— Start of Entries shown —
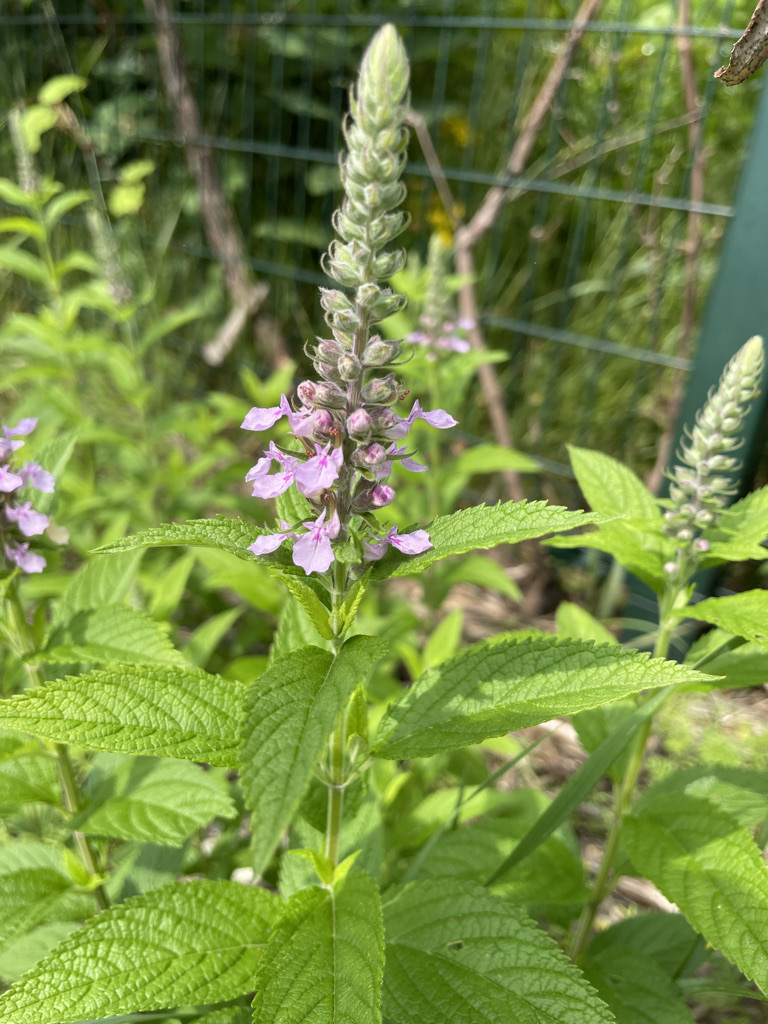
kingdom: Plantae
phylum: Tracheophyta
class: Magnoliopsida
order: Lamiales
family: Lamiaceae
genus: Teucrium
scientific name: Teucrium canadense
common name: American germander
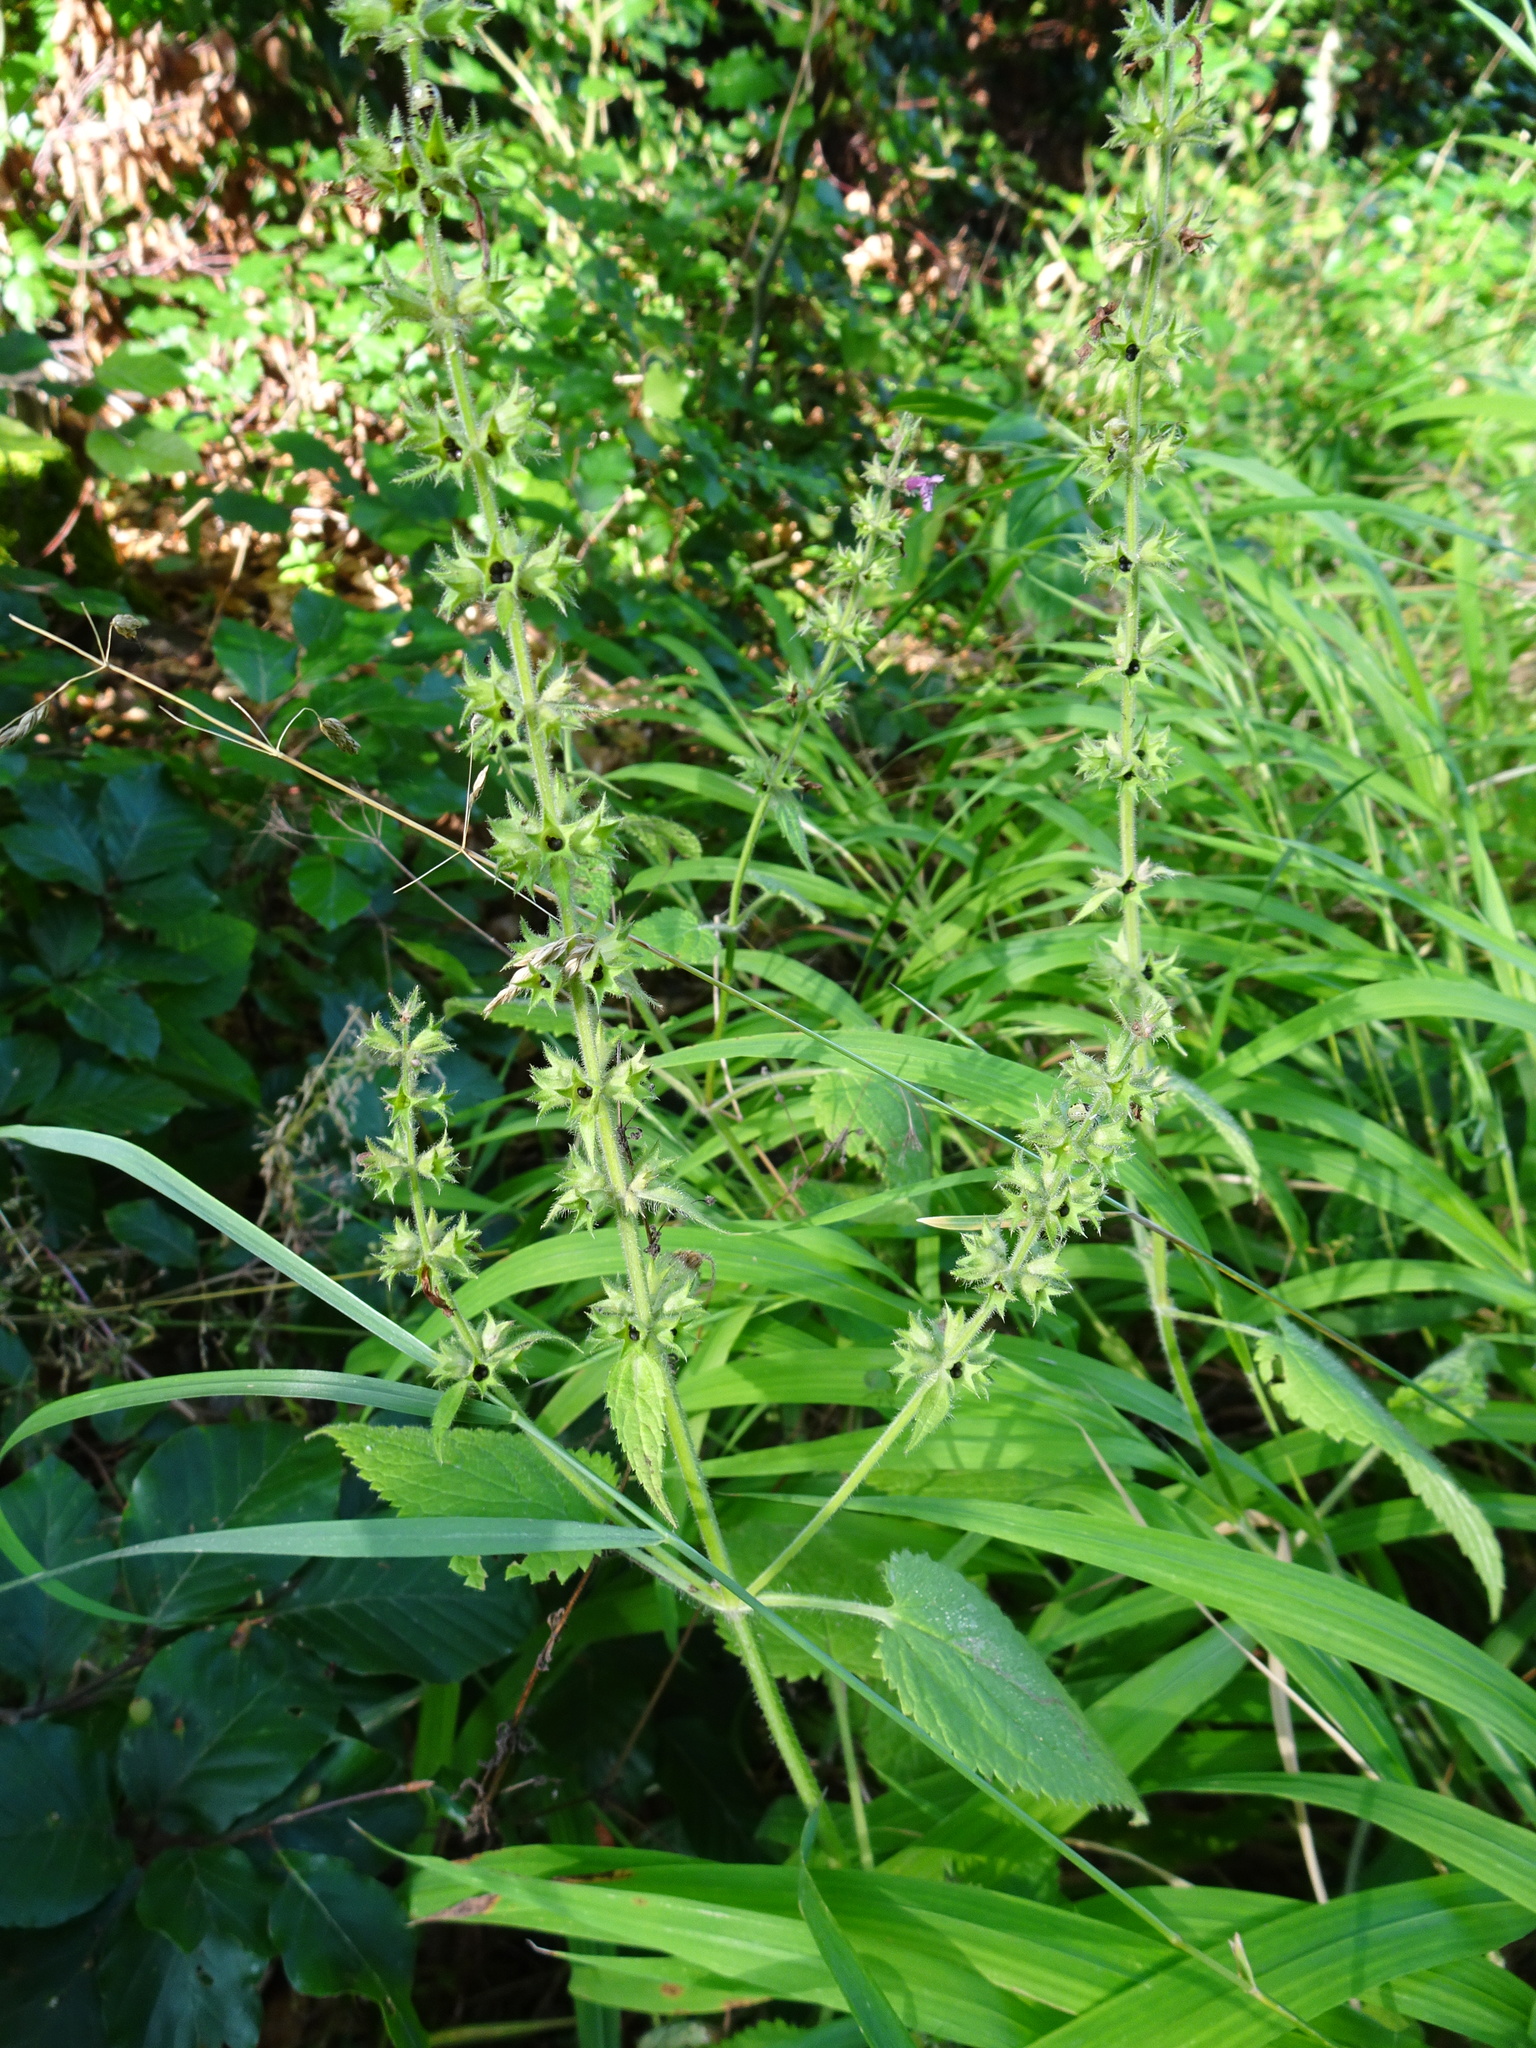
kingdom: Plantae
— End of Entries shown —
Short exercise –
Write out the text lines of all the rows above, leaving the pictures out.

Task output –
kingdom: Plantae
phylum: Tracheophyta
class: Magnoliopsida
order: Lamiales
family: Lamiaceae
genus: Teucrium
scientific name: Teucrium canadense
common name: American germander
kingdom: Plantae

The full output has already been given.